To address the challenges faced, I came up with appropriate solutions to ensure that I remained on track in my search for enlightenment. To reduce the noise inside my head that prevented me from focusing on my breath, I opted to listen to relaxing music during the meditation sessions. I found the relaxing music better at drowning the noise inside my head, and this enabled me to focus more on my breath. To deal with the problem of overthinking during the meditation sessions, I came up with a solution of picturing black holes or repeating the word ‘nothing’ in my meditation sessions. Consequently, I retained my focus on my breath. Lastly, to deal with the issue of focusing more on the limits of the meditation process, I took actions that corresponded with my present feelings as I meditated. For example, initially, I would focus solely on my breath without even allowing myself to cough, and this made the meditation process feel awful. By deciding to take actions I felt relevant to my present feelings, I allowed my body functions to operate normally during the meditation process.

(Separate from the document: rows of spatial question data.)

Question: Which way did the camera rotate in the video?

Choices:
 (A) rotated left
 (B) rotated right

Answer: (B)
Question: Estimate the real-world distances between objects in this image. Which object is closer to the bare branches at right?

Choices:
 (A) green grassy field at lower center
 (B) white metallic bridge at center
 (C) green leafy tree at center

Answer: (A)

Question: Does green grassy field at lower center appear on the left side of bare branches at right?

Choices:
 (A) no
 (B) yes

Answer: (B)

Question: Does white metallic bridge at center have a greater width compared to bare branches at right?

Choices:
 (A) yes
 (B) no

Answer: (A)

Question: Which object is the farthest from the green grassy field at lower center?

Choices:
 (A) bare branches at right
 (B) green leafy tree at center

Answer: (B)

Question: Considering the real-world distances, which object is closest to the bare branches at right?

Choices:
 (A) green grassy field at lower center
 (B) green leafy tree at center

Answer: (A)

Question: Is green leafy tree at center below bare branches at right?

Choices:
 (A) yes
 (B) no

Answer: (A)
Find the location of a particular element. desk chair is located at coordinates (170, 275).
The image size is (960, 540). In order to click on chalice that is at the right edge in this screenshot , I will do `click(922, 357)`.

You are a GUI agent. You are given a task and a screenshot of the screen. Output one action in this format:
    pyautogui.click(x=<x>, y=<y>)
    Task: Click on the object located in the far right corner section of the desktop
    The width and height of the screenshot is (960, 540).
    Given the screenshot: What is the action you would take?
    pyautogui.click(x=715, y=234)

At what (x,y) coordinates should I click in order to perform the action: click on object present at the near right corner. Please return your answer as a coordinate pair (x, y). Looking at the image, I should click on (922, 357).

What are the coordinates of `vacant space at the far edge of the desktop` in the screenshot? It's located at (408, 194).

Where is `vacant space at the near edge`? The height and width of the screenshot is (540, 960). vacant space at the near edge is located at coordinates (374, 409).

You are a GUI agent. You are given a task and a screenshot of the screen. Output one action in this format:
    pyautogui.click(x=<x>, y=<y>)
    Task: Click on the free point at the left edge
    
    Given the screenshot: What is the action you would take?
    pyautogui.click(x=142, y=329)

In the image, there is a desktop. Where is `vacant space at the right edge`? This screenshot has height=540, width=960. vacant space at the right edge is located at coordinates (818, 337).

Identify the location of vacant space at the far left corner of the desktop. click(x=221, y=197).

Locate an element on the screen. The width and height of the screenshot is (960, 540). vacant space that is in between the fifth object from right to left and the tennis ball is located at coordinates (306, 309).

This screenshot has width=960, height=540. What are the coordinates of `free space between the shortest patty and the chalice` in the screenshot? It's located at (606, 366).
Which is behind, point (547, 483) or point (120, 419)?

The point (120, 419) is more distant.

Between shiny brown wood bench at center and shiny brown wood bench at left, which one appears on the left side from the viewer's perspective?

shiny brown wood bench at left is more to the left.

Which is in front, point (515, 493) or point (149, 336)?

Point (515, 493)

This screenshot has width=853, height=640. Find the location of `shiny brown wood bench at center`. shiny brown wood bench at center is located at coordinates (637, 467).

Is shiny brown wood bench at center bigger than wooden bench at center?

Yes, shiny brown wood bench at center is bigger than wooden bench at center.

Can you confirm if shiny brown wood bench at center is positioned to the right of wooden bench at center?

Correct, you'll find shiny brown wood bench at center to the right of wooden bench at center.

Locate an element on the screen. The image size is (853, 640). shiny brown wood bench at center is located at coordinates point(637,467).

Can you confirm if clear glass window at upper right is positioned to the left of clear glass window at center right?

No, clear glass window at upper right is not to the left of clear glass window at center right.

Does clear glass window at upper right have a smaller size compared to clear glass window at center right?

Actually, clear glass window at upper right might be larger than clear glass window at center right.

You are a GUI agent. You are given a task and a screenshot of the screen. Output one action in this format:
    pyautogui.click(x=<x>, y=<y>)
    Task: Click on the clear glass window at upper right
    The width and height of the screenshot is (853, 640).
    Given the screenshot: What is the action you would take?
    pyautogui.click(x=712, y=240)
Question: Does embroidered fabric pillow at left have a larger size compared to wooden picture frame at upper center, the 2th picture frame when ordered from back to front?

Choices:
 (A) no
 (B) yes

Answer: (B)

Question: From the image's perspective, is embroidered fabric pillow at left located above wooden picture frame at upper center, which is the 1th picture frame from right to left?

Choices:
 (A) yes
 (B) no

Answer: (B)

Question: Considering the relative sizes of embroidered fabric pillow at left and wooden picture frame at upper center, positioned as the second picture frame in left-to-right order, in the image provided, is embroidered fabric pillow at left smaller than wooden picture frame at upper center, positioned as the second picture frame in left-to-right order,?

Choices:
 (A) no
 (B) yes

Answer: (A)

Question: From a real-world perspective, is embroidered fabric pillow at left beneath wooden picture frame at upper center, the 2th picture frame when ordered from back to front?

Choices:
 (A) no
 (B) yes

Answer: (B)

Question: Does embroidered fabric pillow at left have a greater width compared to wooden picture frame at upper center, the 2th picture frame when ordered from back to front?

During my meditation practice, I gained key insights that can be applied by beginners seeking to gain mindfulness. First, it is essential to focus on specific goals and needs before seeking mindfulness. The journey to enlightenment is quite long and full of challenges. Notably, without predetermined goals, an individual can easily lose hope and give up. Daily meditation is a daunting and boring task that can be difficult to implement without having specific goals in mind. Thus, individuals should focus on establishing what they want to achieve through meditation before starting on their mindfulness journey. Setting goals before embarking on meditation significantly reduces the possibility of individuals giving up on their mindfulness journey before attaining enlightenment. Further, from my practice I learned that the secret of mindfulness lies in the present and not in the future nor the past. Therefore, individuals should focus on being present and limit themselves from drifting into either the past or the future. Individuals should understand that mindfulness does not focus on the performance of actions but rather the opposite as it deters judgments, opinions, or reaction to feelings.

Meditation is a century-long practice that is widespread amongst East Asians and Buddhists globally. The process of meditation is essential in the training of attention and self-awareness, which are factors that contribute significantly towards the attainment of mindfulness and enlightenment. Meditation is a slow multi-faceted process that ensures that meditators’ minds are fully prepared for mindfulness, as well as its impact on their lives. The practice of mindfulness is growing steadily, particularly in the Western world where its psychological benefits have been acknowledged in recent years. Based on my meditation experiences, I am of the opinion that beginners interested in seeking enlightenment should be goal-driven and focus on being in the present rather than the past to realize tangible results.

 

 

Works Cited

Bodhi, Bhikkhu. The noble eightfold path: The way to the end of suffering. Maha Bodhi Book Agency, 2012.

Haich, Elisabeth. “Yoga and Destiny.” (1974), https://philpapers.org/rec/HAIYAD

Merton, Thomas. The way of Chuang Tzu. Boston, Mass: Shambhala, 2004.

Mitchell, Stephen. Tao te ching. 1989.

Norbu, Namkhai, and Michael Katz. Dream yoga and the practice of natural light. Snow Lion Pub., 2002.

Ricard, Matthieu. Happiness: A guide to developing life’s most important skill. Atlantic Books Ltd, 2015.

Tulku, Tarthang. Skillful means. Dharma Publishing, 1978.